Comment on How JavaScript Overuse Ruined the Web
balder1991@lemmy.world 4 weeks ago
I mean, this post makes no valid argument against JavaScript, there’s no benchmarks or anything aside from an opinion.
I don’t personally like webdev and don’t like to code in JavaScript, but there are good and bad web applications out there, just like any software.
A single page can send out hundreds or even thousands of API requests just to load, eating up CPU and RAM.
The author seems to know the real problem, so I don’t know why they’re blaming it on JavaScript.
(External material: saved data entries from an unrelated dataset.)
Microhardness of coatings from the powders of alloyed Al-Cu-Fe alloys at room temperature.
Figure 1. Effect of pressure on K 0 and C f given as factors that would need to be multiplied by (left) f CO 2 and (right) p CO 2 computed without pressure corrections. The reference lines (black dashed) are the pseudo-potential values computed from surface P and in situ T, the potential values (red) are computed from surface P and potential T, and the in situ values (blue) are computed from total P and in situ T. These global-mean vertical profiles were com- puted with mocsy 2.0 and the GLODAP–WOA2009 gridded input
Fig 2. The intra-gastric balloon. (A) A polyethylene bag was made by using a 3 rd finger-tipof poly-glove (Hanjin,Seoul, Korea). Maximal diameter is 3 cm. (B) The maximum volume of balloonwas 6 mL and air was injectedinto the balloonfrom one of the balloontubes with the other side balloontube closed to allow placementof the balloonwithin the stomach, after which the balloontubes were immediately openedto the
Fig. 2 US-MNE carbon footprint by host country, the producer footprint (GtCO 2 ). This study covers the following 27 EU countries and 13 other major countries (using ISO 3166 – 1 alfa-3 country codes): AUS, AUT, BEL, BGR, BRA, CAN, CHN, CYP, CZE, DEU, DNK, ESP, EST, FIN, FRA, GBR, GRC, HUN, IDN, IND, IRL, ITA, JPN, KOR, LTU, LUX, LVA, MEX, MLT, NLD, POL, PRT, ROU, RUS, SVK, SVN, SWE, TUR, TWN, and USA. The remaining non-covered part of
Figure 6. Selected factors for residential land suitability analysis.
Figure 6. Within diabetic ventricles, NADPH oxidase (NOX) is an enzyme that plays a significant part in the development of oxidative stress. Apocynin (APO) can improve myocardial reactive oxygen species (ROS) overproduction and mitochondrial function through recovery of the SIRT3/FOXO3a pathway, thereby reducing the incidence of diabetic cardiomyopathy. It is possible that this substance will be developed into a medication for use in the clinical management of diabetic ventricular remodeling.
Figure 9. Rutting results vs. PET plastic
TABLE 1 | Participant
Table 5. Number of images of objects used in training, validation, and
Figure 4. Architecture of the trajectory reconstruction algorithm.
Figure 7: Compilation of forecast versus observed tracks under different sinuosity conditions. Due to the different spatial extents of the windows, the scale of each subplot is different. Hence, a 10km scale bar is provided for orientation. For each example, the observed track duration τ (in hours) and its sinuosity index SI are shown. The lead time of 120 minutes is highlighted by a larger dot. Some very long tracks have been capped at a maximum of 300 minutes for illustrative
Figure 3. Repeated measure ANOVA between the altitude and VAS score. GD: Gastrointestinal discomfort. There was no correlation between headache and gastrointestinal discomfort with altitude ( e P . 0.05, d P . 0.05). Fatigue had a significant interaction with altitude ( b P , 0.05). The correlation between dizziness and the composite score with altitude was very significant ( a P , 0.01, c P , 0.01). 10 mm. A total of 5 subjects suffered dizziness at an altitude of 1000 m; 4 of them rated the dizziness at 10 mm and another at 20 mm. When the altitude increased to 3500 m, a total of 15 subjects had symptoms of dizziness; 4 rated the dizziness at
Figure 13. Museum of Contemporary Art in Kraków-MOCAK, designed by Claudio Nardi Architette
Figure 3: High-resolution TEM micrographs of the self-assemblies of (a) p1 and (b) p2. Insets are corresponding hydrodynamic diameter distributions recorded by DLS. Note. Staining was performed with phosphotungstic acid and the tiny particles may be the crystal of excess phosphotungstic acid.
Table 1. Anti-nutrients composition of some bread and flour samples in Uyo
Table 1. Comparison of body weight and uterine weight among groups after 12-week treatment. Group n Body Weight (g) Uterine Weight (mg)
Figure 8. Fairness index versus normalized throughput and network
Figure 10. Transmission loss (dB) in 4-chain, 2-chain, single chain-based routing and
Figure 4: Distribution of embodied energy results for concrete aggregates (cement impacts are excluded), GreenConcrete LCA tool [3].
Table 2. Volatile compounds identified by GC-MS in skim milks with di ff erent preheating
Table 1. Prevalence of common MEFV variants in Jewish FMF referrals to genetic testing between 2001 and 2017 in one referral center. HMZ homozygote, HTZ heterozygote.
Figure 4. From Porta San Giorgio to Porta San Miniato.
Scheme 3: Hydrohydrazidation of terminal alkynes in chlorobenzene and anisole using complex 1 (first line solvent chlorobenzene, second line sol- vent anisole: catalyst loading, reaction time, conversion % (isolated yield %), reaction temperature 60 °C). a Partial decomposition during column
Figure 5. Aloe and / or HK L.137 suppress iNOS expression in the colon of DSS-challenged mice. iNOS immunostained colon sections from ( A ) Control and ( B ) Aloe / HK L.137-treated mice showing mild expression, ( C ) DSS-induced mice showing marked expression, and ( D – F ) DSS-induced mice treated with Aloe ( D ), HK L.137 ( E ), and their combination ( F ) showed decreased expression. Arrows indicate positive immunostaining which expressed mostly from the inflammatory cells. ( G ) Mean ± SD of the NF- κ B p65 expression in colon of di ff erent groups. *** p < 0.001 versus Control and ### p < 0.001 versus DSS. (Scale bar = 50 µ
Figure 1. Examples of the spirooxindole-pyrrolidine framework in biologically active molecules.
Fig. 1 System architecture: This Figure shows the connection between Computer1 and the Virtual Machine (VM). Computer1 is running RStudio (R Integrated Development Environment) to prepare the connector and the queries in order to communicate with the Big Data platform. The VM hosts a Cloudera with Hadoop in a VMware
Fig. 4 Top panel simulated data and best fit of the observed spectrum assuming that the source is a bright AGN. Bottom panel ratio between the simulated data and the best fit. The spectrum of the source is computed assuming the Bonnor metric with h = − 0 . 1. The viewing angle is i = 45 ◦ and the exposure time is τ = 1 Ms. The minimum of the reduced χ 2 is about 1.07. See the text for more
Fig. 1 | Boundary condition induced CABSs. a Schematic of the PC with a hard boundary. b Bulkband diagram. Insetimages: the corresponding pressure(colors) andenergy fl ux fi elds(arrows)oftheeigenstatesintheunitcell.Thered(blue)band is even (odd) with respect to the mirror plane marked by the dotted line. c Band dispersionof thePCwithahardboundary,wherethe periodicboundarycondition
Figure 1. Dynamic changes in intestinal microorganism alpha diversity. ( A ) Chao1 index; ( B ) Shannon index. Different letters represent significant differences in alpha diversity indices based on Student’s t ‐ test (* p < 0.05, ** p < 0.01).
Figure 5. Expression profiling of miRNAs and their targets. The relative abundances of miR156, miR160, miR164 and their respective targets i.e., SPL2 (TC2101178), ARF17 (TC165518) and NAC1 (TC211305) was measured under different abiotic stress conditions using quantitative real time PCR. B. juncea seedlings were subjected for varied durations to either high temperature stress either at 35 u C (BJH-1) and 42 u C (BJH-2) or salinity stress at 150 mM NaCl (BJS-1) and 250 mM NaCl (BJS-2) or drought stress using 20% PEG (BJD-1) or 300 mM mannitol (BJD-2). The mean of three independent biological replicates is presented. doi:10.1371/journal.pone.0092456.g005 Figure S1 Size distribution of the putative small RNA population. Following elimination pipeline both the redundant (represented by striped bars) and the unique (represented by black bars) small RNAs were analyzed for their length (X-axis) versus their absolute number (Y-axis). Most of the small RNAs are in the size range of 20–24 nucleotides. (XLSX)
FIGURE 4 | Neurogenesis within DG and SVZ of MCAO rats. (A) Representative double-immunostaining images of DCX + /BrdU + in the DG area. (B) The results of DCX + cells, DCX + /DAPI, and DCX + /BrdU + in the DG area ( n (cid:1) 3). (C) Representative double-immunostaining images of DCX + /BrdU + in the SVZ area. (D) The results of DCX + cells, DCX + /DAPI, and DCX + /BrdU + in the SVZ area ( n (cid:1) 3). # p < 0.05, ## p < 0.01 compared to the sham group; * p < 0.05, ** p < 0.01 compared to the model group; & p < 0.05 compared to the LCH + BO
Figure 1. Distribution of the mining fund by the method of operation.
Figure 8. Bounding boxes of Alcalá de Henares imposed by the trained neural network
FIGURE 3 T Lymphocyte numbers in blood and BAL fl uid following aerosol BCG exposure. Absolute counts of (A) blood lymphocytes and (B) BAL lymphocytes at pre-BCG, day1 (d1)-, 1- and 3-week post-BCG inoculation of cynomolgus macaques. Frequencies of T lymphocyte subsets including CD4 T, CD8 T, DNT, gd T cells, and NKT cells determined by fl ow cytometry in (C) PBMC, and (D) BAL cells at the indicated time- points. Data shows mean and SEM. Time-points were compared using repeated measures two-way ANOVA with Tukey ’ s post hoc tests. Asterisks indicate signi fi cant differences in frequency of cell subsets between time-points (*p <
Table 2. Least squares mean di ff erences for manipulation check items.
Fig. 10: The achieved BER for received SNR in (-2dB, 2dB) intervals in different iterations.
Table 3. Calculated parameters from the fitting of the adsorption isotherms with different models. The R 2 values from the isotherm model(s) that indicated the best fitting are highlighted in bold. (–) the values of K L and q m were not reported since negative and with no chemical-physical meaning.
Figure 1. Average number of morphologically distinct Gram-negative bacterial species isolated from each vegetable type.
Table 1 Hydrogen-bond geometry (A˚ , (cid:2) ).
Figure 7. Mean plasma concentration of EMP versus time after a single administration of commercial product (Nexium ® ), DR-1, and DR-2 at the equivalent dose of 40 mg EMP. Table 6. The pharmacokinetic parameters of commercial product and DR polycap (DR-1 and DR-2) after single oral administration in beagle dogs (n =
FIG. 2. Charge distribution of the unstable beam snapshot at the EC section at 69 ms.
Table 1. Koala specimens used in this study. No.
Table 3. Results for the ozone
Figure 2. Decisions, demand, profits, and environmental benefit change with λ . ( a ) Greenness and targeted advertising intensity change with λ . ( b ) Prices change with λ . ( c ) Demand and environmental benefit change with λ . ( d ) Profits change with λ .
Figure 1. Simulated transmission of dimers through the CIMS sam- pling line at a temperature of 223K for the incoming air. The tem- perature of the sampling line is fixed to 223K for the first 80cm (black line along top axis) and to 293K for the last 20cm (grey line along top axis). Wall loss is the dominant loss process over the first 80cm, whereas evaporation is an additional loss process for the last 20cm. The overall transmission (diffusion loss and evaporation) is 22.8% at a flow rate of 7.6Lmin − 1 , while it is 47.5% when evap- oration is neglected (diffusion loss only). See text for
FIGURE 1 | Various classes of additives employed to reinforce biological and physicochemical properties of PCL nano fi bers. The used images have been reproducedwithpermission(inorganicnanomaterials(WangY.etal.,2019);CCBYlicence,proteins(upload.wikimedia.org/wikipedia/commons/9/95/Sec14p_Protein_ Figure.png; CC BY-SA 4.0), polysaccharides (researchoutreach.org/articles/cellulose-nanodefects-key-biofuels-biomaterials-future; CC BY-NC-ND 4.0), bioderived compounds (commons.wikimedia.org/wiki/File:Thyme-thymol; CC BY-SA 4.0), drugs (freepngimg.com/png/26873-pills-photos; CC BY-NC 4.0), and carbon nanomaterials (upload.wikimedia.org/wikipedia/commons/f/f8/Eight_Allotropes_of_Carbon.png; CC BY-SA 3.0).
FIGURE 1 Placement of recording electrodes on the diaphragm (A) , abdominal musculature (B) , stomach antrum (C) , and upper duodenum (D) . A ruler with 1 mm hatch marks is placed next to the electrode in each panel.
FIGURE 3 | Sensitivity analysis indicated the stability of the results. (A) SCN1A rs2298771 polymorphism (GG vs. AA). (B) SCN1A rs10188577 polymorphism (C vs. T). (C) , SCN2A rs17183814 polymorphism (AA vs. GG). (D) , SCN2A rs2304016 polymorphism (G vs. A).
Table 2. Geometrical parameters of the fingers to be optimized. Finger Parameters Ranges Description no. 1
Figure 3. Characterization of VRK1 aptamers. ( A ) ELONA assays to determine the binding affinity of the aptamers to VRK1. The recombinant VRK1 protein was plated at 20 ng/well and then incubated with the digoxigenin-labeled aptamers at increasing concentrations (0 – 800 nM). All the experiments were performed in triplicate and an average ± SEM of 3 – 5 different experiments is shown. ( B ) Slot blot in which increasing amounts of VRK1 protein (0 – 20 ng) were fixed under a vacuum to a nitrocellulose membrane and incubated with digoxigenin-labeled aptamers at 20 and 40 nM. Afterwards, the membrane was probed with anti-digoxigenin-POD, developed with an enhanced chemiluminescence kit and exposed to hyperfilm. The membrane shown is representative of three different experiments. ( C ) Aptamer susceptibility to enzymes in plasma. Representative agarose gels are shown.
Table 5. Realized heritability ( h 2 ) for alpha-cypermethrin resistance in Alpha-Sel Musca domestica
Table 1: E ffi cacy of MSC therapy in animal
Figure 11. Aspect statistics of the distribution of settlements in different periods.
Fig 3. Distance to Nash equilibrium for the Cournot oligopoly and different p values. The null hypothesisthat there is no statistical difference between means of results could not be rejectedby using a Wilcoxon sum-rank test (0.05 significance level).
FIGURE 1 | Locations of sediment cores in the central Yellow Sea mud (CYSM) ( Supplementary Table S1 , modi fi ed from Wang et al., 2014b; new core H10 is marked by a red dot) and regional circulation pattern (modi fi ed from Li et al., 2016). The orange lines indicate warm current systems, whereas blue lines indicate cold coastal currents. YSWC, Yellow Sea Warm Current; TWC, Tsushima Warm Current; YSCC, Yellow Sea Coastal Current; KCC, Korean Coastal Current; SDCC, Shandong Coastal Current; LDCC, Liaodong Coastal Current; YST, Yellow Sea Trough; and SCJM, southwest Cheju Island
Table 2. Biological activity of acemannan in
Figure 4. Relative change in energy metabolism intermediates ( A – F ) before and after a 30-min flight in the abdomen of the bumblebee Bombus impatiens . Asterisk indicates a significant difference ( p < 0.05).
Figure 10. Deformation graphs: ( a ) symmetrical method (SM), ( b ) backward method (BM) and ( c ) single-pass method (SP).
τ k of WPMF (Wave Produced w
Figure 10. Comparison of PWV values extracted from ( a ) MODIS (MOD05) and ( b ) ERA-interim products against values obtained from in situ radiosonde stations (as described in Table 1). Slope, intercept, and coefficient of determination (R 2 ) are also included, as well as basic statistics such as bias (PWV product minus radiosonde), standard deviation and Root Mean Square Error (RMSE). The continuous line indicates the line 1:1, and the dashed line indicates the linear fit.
LodeMike@lemmy.today 4 weeks ago
Because only JS is able to do that. Everything else is just a dependency tree.
watty@lemm.ee 4 weeks ago
That’s not necessarily special to JS. It’s special to client-side code. A mobile app writing in swift could do this. A cli tool written in any language could do this.
This isn’t an argument against JS, it’s an argument against misuse of client hardware.
LodeMike@lemmy.today 4 weeks ago
edited my comment to include the excruciatingly obvious assumption.
towerful@programming.dev 4 weeks ago
A page could load thousands of images and thousands of tiny CSS files.
None of that is JS, all of that is loads of extra requests.
Never mind WASM. It’s a portable compiled binary that runs on the browser. Code that in c#, rust, python, whatever.
So no, JS is not the only way to poorly implement API requests.
Besides, http/2 has connection reuse. If the IP and the TLS cert authority is the same, additional API/file etc requests will happen over the established TLS connection, reducing the overhead of establishing a secure connection.
Your dislike is of badly made websites and the prevalence of the browser being a common execution framework, and is wrongly directed at JS.